Defining Your Target Audience

Investors, employees, marketing teams, and others will ask you at some point who your target audience is. If you can’t answer that question, you have a problem—and a lot of businesses can’t. So how do you start to figure out an answer?

What Is a Target Audience?

According to Indeed, a target audience is “the demographic of consumers who are most likely to buy or be interested in your products or services.” These are the people your marketing team is going to try and reach, the people your designers are building your products for, the people who are going to give you money because they’re the ones who actually like what you’re offering.

How Specific Should You Be?

The same article from Indeed gives this list of attributes that will help you define exactly who it is you’re trying to reach.

  • Age
  • Gender
  • Location
  • Occupation
  • Martial status
  • Income level
  • Education level
  • Hobbies
  • Personal fears and desires

For example, if your target audience is 18- to 24-year-olds, that’s too vague. How about 18- to 24-year-old women? Even better might be 18- to 24-year-old single women working in the service industry in the Tri-County area? Now that’s a target audience!

On the other hand, while a specific target audience is helpful, you don’t want it to be too specific. 18- to 24-year-old single women in the Tri-County area waitressing as they finish college and roller skating on the weekends is going to be far too much. You might find three customers within your target if that’s your MO.

Your target audience can also be specific to something like a hobby, such as guitar players or volleyball hobbyists. A fourteen-year-old learning to play guitar and a sixty-year-old who has been playing since he was fourteen might both need a tuning app that has a metronome.

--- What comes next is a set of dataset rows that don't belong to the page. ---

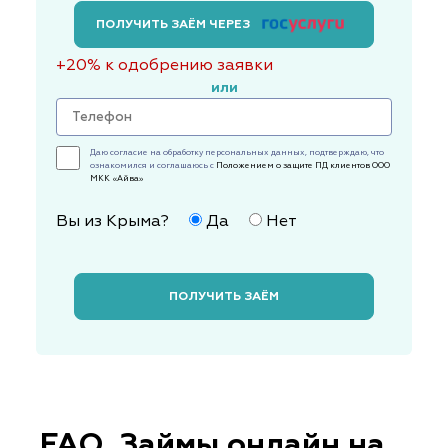
ПОЛУЧИТЬ ЗАЁМ ЧЕРЕЗ
+20% к одобрению заявки
или
Даю согласие на обработку персональных данных, подтверждаю, что
ознакомился и соглашаюсь с
Положением о защите ПД клиентов ООО
МКК «Айва»
Вы из Крыма?
Да
Нет
ПОЛУЧИТЬ ЗАЁМ
FAQ. Займы онлайн на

Beginning guitar players might be a more helpful category if you’re selling how-to books or lessons, but it depends on what you’re selling, which brings us to our next point.

Start with the Product

When figuring out your target audience, you should always begin by looking at what exactly you’re selling. What needs does it fulfill? Who will it help? You’ll need to identify a pain point that is repeated in people’s lives, and how your product fixes that pain point. Then, the job of your marketing team is to tell the people who are experiencing that specific problem in their life (that’s your target audience!) that you’ve got a solution. If your product meets the need, it might even sell enough to define your target audience for you.

As your business grows, do everything you can to keep track of who is buying your product. Customer surveys about their demographics will be immensely helpful for defining and refining your target audience. Once you know who is using your product—whether it was your original intended audience or not—you can tailor your marketing to appeal to them and capitalize on the market you’re creating.